O presidente aprecia a ordem no sentido da segurança, mas falha quando o termo assume um conceito filosófico. Ordem são as coisas no lugar

No livro “Rompendo o cerco”, Ulysses Guimarães ensina que um estadista deve ser o arquiteto da esperança. Ele não pode ser “coruja que só pia agouro, nem cassandra de catástrofes”, dizia. São Lucas é o evangelista mais querido, lembra Ulysses, porque não apocalíptico e sim profeta da esperança, o poeta silvestre de “olhai os lírios do campo”. Bolsonaro foi eleito por 57 milhões de pessoas. Tornou-se, portanto, fiel depositário das imensas expectativas de um povo. Apesar dos registros mensais de queda de popularidade, o presidente ainda é dono de um capital político considerável. Como tal, ele jamais deveria contrapor à retração do PIB com um singelo e desalentador “já falei que não entendia de economia”. Ao se esquivar sobre um assunto de tamanha gravidade, e lançar luz sobre outros que não deveria merecer tanta importância, Bolsonaro claudica.

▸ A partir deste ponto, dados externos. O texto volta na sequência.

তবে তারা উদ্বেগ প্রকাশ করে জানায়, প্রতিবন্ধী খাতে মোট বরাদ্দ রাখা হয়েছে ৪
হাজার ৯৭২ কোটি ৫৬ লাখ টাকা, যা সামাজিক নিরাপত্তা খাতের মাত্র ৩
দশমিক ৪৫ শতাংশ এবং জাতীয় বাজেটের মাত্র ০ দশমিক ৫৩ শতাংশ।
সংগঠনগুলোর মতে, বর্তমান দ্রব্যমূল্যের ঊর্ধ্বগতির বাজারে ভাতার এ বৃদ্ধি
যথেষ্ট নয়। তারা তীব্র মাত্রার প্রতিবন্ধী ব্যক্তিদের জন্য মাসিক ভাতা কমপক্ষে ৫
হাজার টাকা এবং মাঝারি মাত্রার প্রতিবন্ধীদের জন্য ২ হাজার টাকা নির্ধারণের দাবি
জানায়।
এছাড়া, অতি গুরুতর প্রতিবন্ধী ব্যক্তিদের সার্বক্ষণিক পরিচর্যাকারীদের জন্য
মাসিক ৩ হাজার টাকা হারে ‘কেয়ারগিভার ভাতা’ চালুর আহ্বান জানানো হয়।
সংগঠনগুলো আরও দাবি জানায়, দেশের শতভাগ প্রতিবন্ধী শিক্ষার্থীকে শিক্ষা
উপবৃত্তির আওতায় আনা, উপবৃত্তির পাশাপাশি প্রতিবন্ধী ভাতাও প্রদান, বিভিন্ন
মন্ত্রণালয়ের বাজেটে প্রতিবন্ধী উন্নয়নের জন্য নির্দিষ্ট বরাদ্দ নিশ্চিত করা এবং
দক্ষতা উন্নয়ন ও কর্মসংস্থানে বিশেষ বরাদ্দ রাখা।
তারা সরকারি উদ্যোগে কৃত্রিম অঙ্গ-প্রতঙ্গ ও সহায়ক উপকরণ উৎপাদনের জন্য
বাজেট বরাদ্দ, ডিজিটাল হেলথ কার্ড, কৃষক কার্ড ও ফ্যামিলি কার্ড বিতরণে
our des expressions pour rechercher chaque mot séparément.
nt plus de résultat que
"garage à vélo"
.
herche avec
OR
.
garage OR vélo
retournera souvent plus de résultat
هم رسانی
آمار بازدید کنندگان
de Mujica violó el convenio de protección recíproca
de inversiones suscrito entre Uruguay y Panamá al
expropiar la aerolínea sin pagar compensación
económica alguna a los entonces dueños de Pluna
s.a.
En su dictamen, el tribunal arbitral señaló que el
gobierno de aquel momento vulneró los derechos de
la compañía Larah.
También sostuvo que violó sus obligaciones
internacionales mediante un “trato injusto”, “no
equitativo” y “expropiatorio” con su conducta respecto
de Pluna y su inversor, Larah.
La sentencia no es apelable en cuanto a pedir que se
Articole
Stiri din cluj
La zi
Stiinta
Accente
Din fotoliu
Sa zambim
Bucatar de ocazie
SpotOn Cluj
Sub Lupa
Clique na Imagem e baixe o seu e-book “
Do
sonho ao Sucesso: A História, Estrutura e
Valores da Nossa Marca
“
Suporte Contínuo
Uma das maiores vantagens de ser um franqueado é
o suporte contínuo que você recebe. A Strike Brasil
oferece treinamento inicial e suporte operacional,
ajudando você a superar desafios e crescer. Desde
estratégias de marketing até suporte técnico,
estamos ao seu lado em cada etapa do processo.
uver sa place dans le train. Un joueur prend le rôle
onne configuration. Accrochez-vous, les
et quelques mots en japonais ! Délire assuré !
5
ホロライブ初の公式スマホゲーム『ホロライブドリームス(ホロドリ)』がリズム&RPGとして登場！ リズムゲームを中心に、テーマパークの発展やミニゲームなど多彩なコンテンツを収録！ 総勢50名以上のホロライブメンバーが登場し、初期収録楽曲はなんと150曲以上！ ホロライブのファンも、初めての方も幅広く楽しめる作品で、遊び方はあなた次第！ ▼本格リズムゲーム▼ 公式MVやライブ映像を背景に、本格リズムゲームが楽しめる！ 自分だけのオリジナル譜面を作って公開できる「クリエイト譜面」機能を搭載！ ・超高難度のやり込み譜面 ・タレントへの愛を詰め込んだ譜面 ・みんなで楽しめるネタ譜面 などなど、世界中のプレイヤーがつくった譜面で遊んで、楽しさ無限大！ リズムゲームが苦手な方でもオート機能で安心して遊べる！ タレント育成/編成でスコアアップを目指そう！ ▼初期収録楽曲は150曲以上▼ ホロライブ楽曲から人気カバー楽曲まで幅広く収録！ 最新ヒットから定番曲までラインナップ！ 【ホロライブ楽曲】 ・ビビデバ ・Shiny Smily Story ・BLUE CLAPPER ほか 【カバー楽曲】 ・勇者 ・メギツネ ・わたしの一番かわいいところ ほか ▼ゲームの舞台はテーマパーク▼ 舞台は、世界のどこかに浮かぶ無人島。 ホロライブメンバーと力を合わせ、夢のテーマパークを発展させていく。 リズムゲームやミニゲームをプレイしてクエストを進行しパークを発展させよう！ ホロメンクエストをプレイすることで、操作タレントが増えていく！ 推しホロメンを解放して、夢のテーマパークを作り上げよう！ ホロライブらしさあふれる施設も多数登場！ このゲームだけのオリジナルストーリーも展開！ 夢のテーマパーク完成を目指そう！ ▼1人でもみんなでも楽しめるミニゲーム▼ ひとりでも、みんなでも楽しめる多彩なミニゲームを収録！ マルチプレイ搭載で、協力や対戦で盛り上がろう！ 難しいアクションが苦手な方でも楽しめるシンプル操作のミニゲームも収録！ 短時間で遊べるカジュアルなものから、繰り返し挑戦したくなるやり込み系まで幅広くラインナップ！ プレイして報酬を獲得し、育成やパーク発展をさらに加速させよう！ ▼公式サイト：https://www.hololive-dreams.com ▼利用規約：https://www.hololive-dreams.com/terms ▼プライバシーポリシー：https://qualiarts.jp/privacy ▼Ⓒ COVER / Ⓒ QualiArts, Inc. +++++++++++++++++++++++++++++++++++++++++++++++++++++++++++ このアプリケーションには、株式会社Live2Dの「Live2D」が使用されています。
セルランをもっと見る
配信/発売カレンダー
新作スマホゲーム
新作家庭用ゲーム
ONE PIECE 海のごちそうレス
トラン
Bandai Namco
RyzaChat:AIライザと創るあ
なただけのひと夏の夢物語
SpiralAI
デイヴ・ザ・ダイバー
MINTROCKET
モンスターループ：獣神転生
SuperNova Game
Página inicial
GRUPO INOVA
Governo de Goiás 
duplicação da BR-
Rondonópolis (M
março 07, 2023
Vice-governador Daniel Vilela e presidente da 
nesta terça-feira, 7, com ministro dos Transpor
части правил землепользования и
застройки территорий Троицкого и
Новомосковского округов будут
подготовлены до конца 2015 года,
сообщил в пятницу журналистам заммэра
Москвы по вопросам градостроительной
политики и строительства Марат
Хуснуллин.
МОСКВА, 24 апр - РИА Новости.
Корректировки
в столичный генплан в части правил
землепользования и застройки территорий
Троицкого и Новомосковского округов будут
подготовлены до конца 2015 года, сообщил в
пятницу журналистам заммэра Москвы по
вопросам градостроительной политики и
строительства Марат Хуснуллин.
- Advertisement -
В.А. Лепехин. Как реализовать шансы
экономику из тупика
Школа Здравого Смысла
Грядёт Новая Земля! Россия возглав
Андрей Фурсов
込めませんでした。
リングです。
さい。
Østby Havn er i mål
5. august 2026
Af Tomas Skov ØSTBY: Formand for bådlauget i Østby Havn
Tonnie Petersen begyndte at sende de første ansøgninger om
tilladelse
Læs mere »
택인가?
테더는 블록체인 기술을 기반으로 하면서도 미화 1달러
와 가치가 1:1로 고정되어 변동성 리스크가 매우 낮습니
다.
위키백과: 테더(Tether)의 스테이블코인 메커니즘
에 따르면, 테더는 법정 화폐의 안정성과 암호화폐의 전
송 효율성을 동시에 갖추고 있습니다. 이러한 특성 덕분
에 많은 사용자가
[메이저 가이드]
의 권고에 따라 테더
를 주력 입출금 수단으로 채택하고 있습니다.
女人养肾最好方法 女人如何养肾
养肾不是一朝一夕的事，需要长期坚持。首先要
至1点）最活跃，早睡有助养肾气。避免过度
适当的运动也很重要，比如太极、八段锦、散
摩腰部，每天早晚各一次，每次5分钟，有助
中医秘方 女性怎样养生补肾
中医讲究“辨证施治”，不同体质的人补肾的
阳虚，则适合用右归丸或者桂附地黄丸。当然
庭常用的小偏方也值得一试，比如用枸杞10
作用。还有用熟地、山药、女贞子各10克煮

Na realidade – e essa é uma das razões da miséria de sua gestão até aqui –, o presidente, que aprecia a ordem no sentido da segurança, falha quando o termo assume um conceito filosófico. Tomás de Aquino dizia que ordem são as “coisas no lugar”. Para isso, é preciso ter capacidade de estabelecer prioridades. “Quem as confunde perde a noção de ordem. O governante deve discriminar o essencial e o urgente para praticá-los”, pontificava o Senhor Diretas. O presidente da República, por ora, não o faz. A desordem é a tônica atual. Perdido em questiúnculas, Bolsonaro deveria aprender mesmo com Ulysses, para quem a política não é o ofício da bagatela, nem a pragmática da ninharia. Afinal, “quem cuida de coisas pequenas acaba anão”.